JOB ITEM →
Would you restate every entry that follows, word for word, and leave out the pictures?

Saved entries
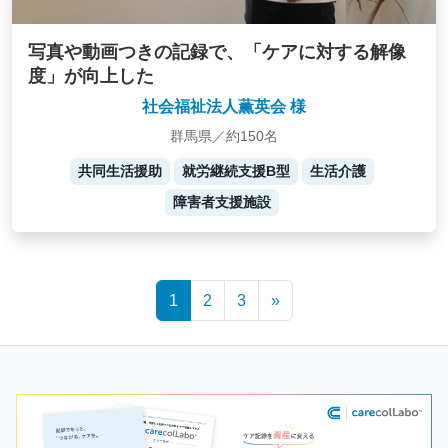
写真や動画つきの記録で、「ケアに対する解像
度」が向上した
社会福祉法人薫英会 様
群馬県／約150名
共同生活援助
就労継続支援B型
生活介護
障害者支援施設
Posts
1
2
3
»
navigation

RESPONSE BOX →
写真や動画つきの記録で、「ケアに対する解像
度」が向上した
社会福祉法人薫英会 様
群馬県／約150名
共同生活援助
就労継続支援B型
生活介護
障害者支援施設
Posts
1
2
3
»
navigation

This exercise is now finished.